A lot of times, reading account after account of the utter barbarism and savagery of what we as humans can do to each other, was the easy bit. While I’ve spent a lot of time the past couple of years imagining what it was like – to be 17 or 18 years old being stripped naked in a blood-soaked forest about to be put to death for a your ideas vs. someone else’s ideas –  I came closer to losing it thinking and worrying if I could ever make this thing happen.

So it’s over. For now. Maybe the EU will come in with some support as a lot of fingers across institutions and borders are crossed, and maybe they won’t. Maybe this thing will just sort of wither away or fade into the background as something interesting that someone did with a story and a mobile phone once.

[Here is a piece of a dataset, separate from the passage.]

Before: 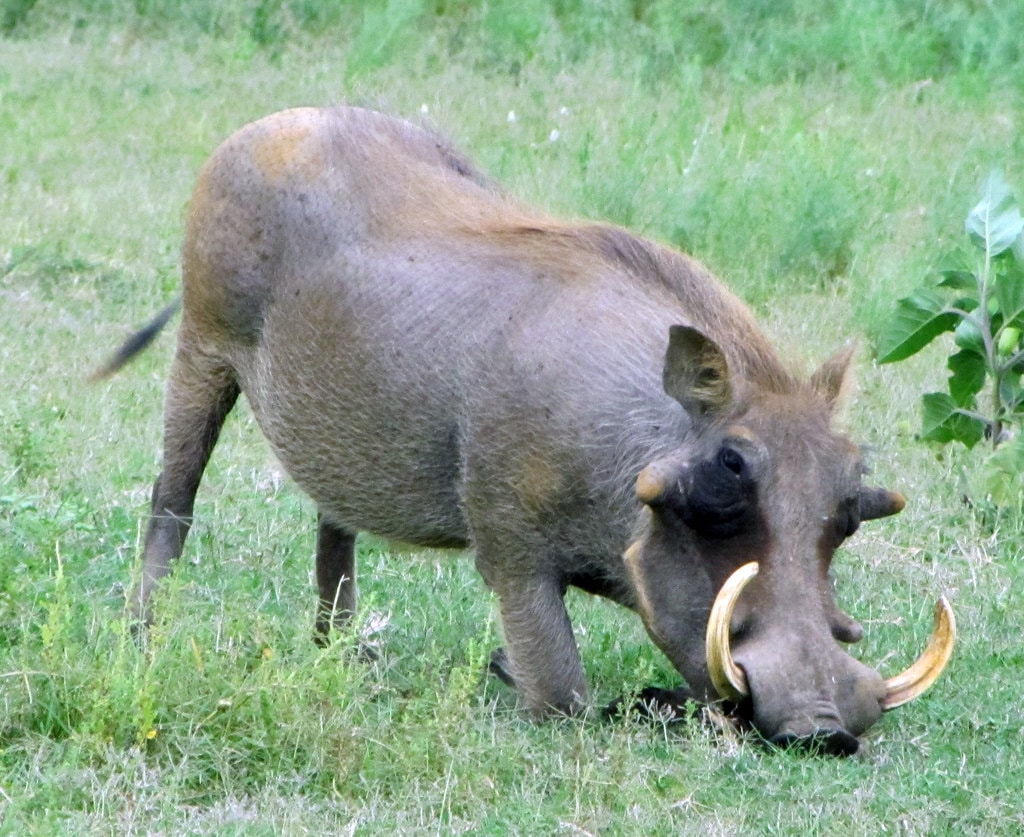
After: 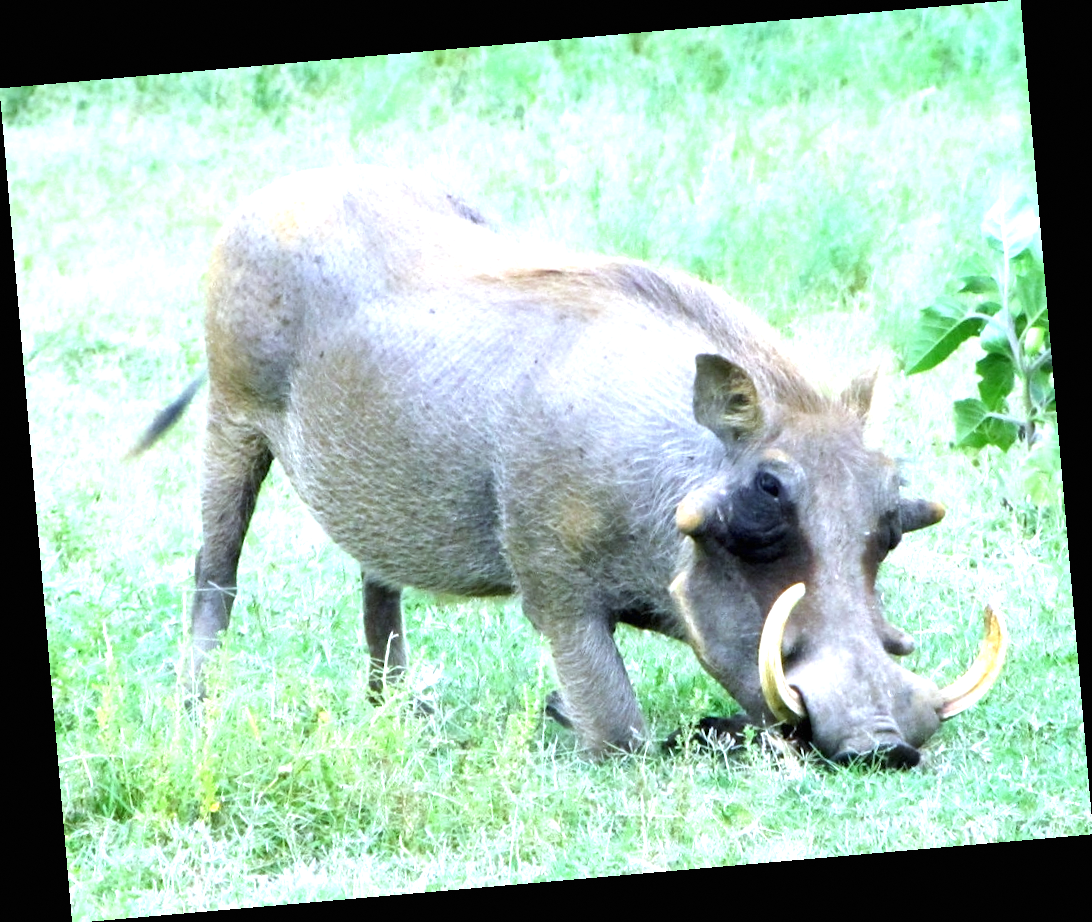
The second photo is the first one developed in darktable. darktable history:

Maybe it was all worth it though. Maybe it just was all worth it for just for one day somehow getting a busload full of teenagers into the woods to start to question themselves about what their history and even their country means and and wanting to talk to their families about it. Maybe it was worth it if this thing I do called design can make you think for even a split second what it means to be human.

Years ago when I started this, my secret brief to myself was that maybe I can do this thing, whatever it ends of looking like, and maybe one random kid from Kranj (Slovenian city chosen at random) might change his mind about things. I hope one of these amazing kids might have been from Kranj.

IMG_1316
IMG_1332
IMG_1306

Hvala vsem.

Ati, Lojzi, sem delal kot sem obljubil.